The model would then add this new, derived theorem X to its own knowledge base and retrain on it. Now, when solving other problems, it can use this new, more powerful, and efficient “tool” instead of re-deriving everything from the basic principles A, B, and C each time.

A close parallel is AlphaGo . The system played against itself, generating new data (games) that were superior to any human-played games. It created new strategies that were beyond human comprehension and learned from them, thereby surpassing its creators. While this was a closed system, the principle is the same. For AlphaGo, the game board was a sufficient model of reality.
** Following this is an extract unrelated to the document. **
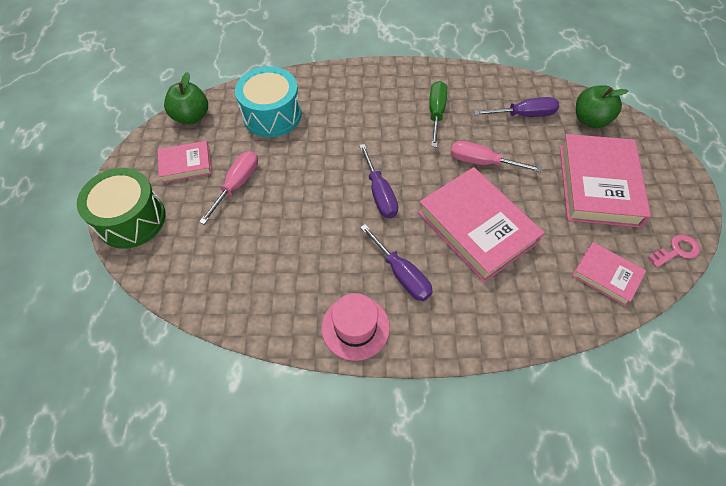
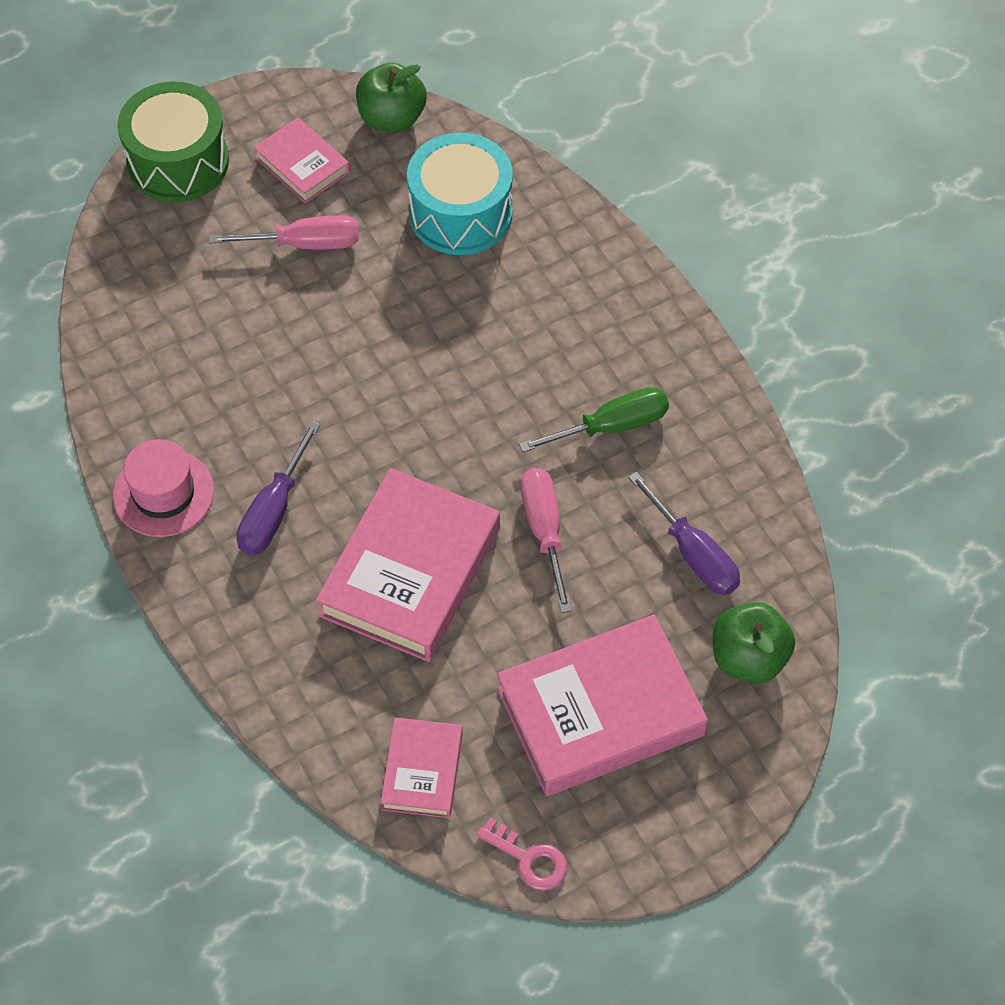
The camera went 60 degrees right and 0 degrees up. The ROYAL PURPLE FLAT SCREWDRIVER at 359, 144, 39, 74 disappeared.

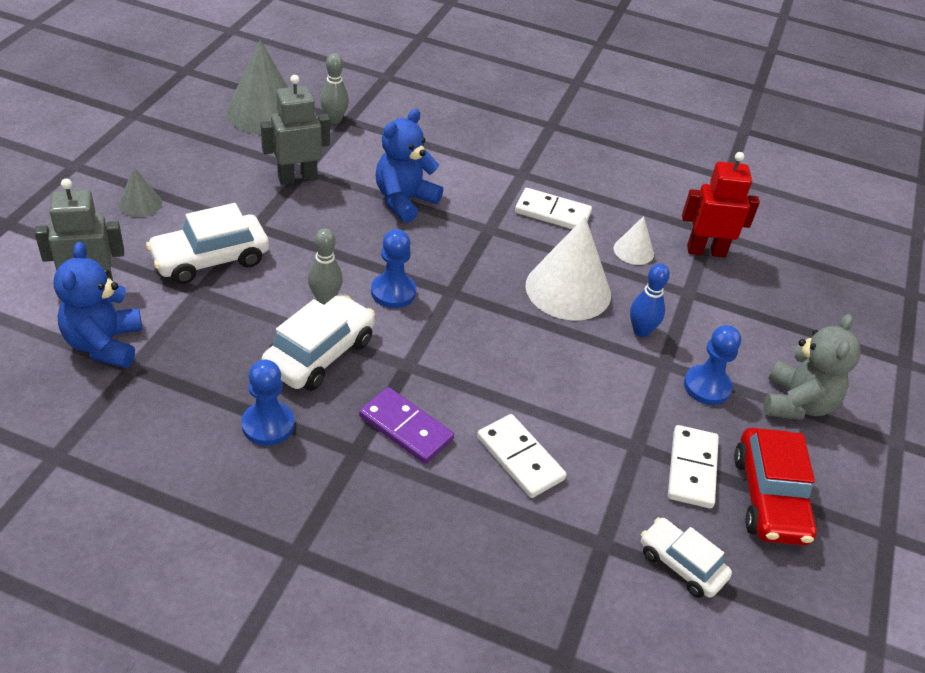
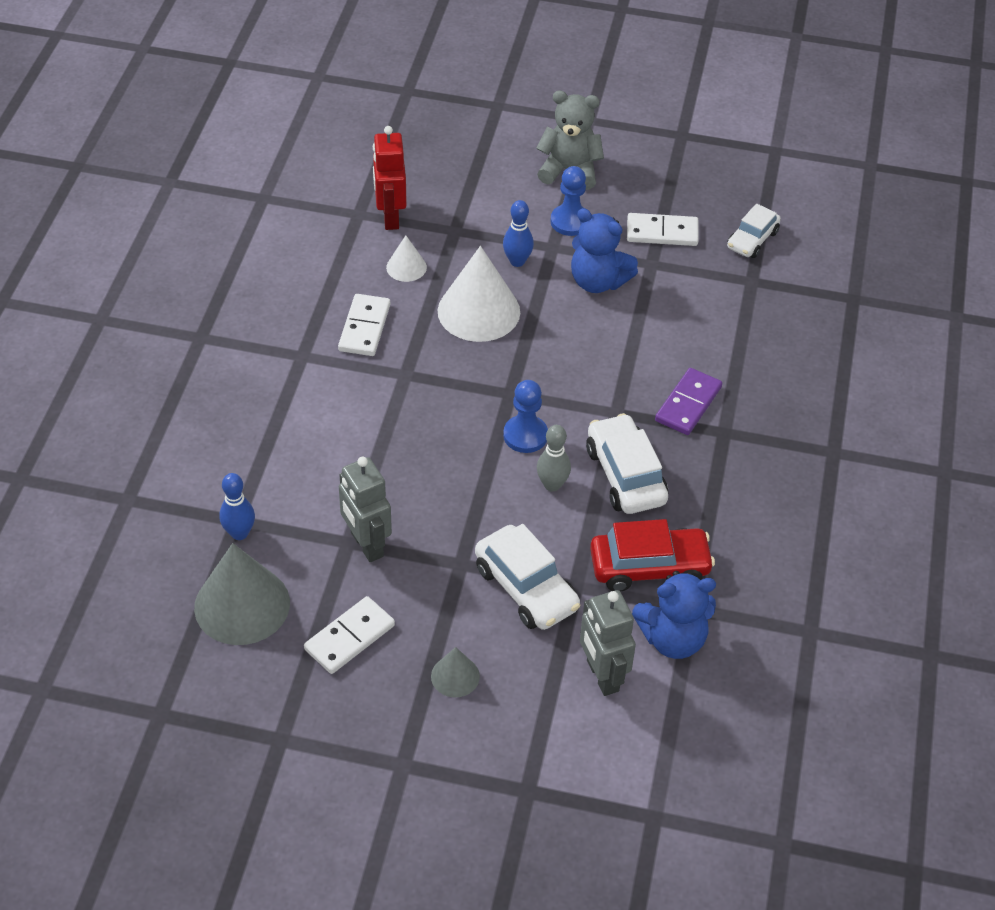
The camera went 95 degrees left and 5 degrees up. The COBALT PAWN at 241, 360, 54, 86 disappeared. The COBALT STUFFED BEAR moved from 376, 109, 67, 114 to 571, 208, 67, 85. The SNOW-WHITE DOMINO moved from 477, 414, 90, 84 to 304, 596, 91, 78. The CRIMSON TOY CAR moved from 734, 428, 83, 117 to 590, 519, 125, 73. The ASH-GREY BOWLING PIN at 320, 53, 29, 71 became the COBALT BOWLING PIN at 219, 473, 36, 67. The SNOW-WHITE TOY CAR at 262, 294, 113, 97 turned 45 degrees clockwise.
For a true mind, the board must be the physical world itself.

The Cycle of Recursive Self-Improvement

This leads to a recursive cycle of intellectual growth through the creation of new, more efficient abstractions:

1. New Data from the World →

2. Creation of an Abstraction (Hypothesis) →

3. Designing an Experiment →

4. Action in the Real World →

5. Receiving Irrefutable Feedback (Conceptual “Pain” or “Satisfaction”) →

6. Integration of the Verified Abstraction into the Model as a Belief →

7. Growth in the Ability to Create More Complex and Accurate Abstractions.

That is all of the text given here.